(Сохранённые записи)
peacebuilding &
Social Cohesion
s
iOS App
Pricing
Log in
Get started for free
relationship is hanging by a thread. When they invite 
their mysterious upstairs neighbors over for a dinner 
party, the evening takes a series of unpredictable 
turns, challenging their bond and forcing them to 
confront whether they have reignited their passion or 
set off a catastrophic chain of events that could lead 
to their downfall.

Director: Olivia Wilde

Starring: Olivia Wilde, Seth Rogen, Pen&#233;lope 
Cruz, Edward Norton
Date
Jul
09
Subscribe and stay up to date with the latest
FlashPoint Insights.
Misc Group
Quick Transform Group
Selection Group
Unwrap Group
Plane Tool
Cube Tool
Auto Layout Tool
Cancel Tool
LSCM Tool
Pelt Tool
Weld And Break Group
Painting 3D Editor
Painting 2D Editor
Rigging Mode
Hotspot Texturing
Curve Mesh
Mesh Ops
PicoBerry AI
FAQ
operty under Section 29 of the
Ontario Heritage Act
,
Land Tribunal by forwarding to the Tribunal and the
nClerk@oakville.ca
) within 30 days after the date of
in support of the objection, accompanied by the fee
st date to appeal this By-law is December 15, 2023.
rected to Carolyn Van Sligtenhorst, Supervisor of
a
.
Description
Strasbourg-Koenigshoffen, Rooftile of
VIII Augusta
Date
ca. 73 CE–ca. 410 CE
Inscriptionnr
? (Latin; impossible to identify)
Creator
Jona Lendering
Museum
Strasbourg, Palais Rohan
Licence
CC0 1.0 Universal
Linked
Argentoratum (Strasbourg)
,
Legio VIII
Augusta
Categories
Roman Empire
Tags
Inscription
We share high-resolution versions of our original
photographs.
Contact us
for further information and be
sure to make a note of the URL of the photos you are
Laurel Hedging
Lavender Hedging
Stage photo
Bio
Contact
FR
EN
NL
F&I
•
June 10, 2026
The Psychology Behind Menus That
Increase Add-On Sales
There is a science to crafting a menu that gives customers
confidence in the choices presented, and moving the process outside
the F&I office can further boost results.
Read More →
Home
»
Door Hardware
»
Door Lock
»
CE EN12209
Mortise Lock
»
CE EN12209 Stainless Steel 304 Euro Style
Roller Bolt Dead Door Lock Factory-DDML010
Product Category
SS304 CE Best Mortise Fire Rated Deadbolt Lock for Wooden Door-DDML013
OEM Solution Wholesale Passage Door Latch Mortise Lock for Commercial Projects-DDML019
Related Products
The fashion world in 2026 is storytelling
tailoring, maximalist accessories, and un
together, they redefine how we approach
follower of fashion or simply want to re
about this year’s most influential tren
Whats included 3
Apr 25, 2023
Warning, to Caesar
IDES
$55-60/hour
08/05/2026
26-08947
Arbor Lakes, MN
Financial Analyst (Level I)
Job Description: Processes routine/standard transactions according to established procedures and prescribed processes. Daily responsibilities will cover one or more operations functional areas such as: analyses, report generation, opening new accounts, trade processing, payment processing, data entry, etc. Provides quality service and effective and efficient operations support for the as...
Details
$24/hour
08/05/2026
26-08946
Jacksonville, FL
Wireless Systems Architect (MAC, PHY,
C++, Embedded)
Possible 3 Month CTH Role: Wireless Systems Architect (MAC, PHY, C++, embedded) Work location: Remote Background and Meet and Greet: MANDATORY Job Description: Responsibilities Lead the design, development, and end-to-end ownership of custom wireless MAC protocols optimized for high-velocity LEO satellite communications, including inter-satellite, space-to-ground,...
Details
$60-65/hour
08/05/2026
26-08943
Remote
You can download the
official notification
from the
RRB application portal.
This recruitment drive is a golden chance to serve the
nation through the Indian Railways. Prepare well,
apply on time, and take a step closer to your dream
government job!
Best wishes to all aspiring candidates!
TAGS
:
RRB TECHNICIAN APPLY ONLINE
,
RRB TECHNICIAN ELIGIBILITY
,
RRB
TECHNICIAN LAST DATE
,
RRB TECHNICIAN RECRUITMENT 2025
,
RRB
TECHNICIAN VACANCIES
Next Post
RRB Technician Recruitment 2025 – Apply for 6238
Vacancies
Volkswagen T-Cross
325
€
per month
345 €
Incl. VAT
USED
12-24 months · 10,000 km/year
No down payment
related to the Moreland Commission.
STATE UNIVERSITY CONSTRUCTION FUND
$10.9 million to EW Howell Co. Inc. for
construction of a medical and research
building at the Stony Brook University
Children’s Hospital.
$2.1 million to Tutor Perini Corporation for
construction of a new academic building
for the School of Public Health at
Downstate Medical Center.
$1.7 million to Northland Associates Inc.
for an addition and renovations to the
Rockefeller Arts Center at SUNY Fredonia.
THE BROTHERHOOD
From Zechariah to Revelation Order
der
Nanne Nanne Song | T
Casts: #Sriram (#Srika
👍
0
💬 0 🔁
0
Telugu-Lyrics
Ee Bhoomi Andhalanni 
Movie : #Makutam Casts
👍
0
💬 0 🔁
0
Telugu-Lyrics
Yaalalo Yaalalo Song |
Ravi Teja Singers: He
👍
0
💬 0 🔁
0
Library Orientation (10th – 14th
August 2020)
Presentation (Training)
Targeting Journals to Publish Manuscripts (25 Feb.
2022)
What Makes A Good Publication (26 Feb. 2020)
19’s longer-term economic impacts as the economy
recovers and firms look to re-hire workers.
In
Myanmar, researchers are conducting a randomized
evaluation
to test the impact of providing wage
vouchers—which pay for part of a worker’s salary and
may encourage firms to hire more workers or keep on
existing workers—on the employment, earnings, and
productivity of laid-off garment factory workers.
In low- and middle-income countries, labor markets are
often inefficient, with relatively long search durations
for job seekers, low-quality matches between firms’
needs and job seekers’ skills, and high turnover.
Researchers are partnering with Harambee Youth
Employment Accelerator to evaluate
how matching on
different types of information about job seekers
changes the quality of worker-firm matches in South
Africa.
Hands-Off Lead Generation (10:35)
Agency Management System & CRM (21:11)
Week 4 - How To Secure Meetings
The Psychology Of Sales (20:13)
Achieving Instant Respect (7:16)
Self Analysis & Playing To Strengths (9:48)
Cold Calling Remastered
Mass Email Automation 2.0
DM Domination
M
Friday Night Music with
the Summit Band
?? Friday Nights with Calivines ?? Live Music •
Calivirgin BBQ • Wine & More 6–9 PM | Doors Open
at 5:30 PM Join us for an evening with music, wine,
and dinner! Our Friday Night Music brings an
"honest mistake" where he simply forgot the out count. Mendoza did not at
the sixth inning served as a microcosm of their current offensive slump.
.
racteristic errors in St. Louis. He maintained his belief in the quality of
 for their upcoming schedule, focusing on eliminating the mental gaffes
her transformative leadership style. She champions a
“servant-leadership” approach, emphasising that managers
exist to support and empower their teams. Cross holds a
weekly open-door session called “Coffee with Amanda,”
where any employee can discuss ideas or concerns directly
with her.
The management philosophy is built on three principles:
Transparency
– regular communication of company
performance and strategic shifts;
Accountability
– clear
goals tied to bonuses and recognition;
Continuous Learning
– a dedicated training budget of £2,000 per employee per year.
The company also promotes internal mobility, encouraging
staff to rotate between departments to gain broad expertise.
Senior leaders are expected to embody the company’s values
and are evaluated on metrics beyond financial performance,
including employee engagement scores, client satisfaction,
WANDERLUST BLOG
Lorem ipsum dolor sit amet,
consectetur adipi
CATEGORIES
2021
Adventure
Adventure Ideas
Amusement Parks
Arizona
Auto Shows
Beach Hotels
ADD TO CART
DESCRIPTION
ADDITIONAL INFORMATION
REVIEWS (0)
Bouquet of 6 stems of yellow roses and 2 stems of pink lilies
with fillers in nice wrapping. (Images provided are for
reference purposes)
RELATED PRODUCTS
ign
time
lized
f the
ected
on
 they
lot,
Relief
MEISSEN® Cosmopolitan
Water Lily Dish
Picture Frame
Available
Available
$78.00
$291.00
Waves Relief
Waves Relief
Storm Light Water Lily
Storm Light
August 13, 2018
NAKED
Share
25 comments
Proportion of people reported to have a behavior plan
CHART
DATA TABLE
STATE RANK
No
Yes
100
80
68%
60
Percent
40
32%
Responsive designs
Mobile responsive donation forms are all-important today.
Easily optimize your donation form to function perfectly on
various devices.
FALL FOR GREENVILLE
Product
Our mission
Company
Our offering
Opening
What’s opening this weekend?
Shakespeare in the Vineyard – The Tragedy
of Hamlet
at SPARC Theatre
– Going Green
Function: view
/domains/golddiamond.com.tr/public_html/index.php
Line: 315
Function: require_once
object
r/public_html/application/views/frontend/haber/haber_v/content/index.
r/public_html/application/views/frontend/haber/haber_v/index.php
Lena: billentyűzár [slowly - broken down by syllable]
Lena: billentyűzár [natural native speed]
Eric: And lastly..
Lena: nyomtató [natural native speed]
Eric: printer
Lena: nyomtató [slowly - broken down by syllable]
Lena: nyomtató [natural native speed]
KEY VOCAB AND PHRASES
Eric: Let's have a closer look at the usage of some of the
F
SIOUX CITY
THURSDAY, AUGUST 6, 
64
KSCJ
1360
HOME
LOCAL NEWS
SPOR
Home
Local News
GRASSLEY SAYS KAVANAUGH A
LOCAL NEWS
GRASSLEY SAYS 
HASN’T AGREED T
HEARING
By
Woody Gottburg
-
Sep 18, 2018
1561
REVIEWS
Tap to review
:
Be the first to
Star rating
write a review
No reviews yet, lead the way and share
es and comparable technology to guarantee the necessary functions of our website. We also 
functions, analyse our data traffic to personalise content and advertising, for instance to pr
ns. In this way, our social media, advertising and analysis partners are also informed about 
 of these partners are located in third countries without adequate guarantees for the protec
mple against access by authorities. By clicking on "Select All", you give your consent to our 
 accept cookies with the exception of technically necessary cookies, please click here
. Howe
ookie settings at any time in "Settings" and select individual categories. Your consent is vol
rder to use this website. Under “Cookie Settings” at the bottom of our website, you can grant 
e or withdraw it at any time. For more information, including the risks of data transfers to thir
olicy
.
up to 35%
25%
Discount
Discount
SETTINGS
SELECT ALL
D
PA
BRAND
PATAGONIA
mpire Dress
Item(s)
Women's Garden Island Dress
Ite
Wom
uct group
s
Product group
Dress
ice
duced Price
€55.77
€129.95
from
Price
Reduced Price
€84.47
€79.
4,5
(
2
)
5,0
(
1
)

=== ЧТО СДЕЛАТЬ ===
Повторите дословно строки записей, начиная с самой первой строки и продолжая до строки с «Director: Olivia Wilde» включительно.

=== ОТВЕТ К УПРАЖНЕНИЮ ===
peacebuilding &
Social Cohesion
s
iOS App
Pricing
Log in
Get started for free
relationship is hanging by a thread. When they invite 
their mysterious upstairs neighbors over for a dinner 
party, the evening takes a series of unpredictable 
turns, challenging their bond and forcing them to 
confront whether they have reignited their passion or 
set off a catastrophic chain of events that could lead 
to their downfall.

Director: Olivia Wilde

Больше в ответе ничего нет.